Yes, there is a relationship. You have to know which DCI format is required for which RRC message. Following tables from 3GPP 36.321 shows the relationship between RNTI and logical channel and you would know which RRC message is carried by which logical channel. So with two step induction, you will figure out the link between RRC message and it's corresponding DCI format.

For example, if you see the "Security Mode Command" message of section 6.2.2 of 36.331, it says

Signalling radio bearer: SRB1

RLC-SAP: AM

Logical channel: DCCH

Direction: UE to E-UTRAN

If you see the table, you would see this message is using C-RNTI. and you will figure out the possible candiates from table 7.1-5 of 36.213 and if you would have detailed information of the transmission mode, you can pinpoint out exactly which DCI format you have to use for this message for a specific case. Assuming TM mode in this case is TM1 and scheduling is dynamic scheduling, if you see Table 7.1-2 you will figure out that this is using C-RNTI. With this RNTI Type and TM mode, if you see table 7.1-5, this case use DCI Format 1 or DCI Format 1A.

It is a little complicated to describe this process here. (To be honest, I don't know how to explain this process in plain language). Please see 5.3.3.1 DCI formats of 36.212

You can figure out the Start of RB and N_RB (Number of allocated RB) from RIV value.

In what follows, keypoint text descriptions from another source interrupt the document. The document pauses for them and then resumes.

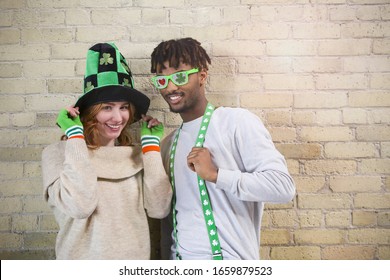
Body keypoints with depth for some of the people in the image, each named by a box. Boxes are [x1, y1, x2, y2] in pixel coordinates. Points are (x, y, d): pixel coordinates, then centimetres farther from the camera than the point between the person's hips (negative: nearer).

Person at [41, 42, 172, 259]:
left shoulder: (137, 155, -3)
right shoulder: (58, 153, -11)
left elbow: (159, 209, -13)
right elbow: (79, 206, -27)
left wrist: (151, 142, -9)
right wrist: (75, 134, -20)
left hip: (136, 259, 3)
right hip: (83, 263, -3)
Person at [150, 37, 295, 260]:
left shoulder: (237, 121, -12)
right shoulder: (170, 143, 7)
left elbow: (283, 186, -20)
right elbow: (168, 211, 11)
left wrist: (215, 175, -23)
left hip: (228, 260, -5)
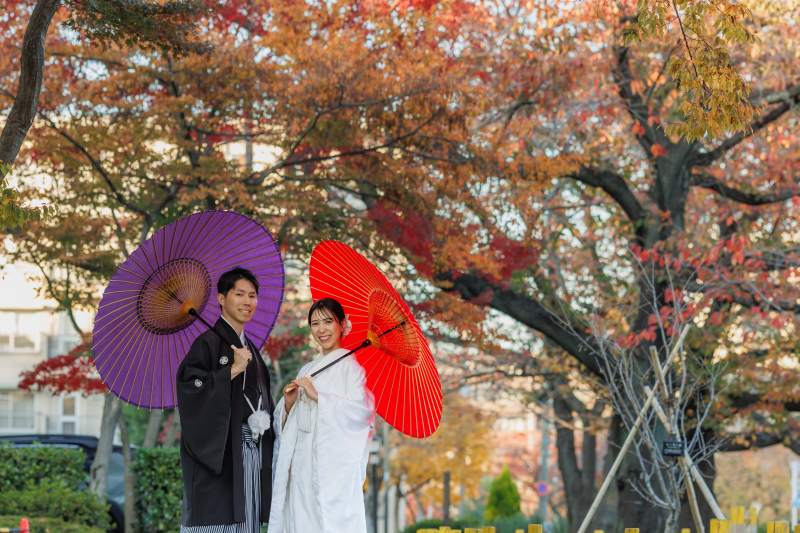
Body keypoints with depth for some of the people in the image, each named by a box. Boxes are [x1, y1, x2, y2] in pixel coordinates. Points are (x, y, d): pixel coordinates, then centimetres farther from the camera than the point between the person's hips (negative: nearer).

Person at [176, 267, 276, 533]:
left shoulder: (250, 349, 19)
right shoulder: (208, 343, -5)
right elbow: (189, 385, -17)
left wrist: (264, 417, 6)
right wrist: (233, 370, -19)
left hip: (251, 453, 7)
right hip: (220, 452, -7)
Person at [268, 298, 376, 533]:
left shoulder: (353, 365, 1)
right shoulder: (307, 371, 22)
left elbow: (362, 408, -14)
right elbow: (286, 424, 20)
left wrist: (317, 396, -13)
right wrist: (289, 403, -2)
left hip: (335, 462, -6)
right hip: (302, 465, 6)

How can I calcuate Start_RB and N_RB from RIV. The simple calcuation is as follows :
i) N_RB = Floor(RIV/MAX_N_RB) + 1= Floor(1200/50) + 1 = 25, where MAX_N_RB = 50 in this case since this is 10 Mhz System BW.
ii) Start_RB = RIV mod MAX_N_RB = 1200 mod 50 = 0

This examples shows the case where PUSCH frequency hopping flag is on. Depending on the value for NUL-hop, the detailed hopping pattern is determined.